New Conti ransomware source code leaked by Ukrainian security researcher

Image:
New Conti ransomware source code leaked by Ukrainian security researcher

New leak adds to the internal Conti chat logs made public in February

A Ukrainian security researcher has published more source code from the Conti ransomware operation in retaliation for the gang's support for Russia during Ukraine's invasion.

This incident is the latest in a series of leaks from the researcher named 'Conti Leaks' who has been disclosing Conti's confidential information ever since the latter announced that it would support Russia as the county invaded its western neighbour.

On Sunday, Conti Leaks posted the source code for Conti version 3 to VirusTotal and also shared the link on Twitter.

https://twitter.com/ContiLeaks/status/1505433648023146499?ref\\_src=twsrc%5Etfw

While the archive is password-protected, the password was revealed in one of the replies to the Twitter thread.

Conti is a Russian-speaking ransomware gang known for operating a ransomware-as-a-service (RaaS) business model to extort money from victims.

The group is regarded as one of the most active cybercrime organisations in the world, thanks to their involvement in the development of various malware families.

Conti began its attacks in 2019 and has since been accused of ransomware attacks on a number of firms in the United States and Europe, including on the Irish Health Service and high street chain Fatface.

Last month, internal discussion logs from the organisation were leaked to the public for the first time after the gang announced support for Russia's invasion of Ukraine.

'Conti Leaks' reportedly hacked the gang's internal Jabber/XMPP server and sent internal logs to multiple security researchers and journalists.

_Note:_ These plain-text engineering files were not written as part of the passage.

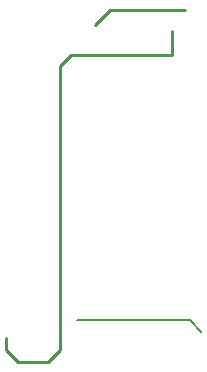
<source format=gko>
G75*
%MOIN*%
%OFA0B0*%
%FSLAX25Y25*%
%IPPOS*%
%LPD*%
%AMOC8*
5,1,8,0,0,1.08239X$1,22.5*
%
%ADD10C,0.01000*%
%ADD11C,0.00787*%
D10*
X0053756Y0018717D02*
X0053756Y0022654D01*
X0053756Y0018717D02*
X0057693Y0014780D01*
X0067535Y0014780D01*
X0071472Y0018717D01*
X0071472Y0113205D01*
X0075409Y0117142D01*
X0108874Y0117142D01*
X0108874Y0125016D01*
X0113283Y0132063D02*
X0088283Y0132063D01*
X0083283Y0127063D01*
D11*
X0077378Y0028559D02*
X0114780Y0028559D01*
X0118717Y0024622D01*
M02*

</source>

The leaked files contained thousands of messages dating from 21 January 2021 to 27 February 2022 and also included information on previously undisclosed victims, bitcoin addresses, private data breach URLs and discussions regarding the gang's actions.

Experts believe these internal communications could provide detailed insight into the gang's activities and engagement of its members.

After leaking Conti's chat messages, the researcher also released the source code of an old version of Conti ransomware, which was dated September 15, 2020.

Although the code was somewhat old, it enabled researchers and law enforcement to evaluate the malware and get a better understanding of how it operates.

The Ukrainian security researcher has now published the source code for Conti version 3, which was last edited on January 25th, 2021, making it more than a year newer than the code that was previously provided by Conti Leaks.

According to Bleeping Computer, the source code compiles without error and could be easily modified by other threat groups to include new features or for use with their own public keys.

The leak could also cause the Conti ransomware operation to be temporarily disrupted as security professionals reverse-engineer the code to learn how the Conti ransomware operates and to develop a workable decrypted version.

Earlier this week, security firm's eSentire and BreakPoint Labs shared details of an affiliate of the Conti ransomware gang, and urged organisations to watch out for Indicators of Compromise (IoCs) by the threat actor.

The researchers provided new accounts, specific IP addresses, domain names and Protonmail email accounts linked to the Conti affiliate, as well as the details of the vulnerabilities it uses to attack its victims.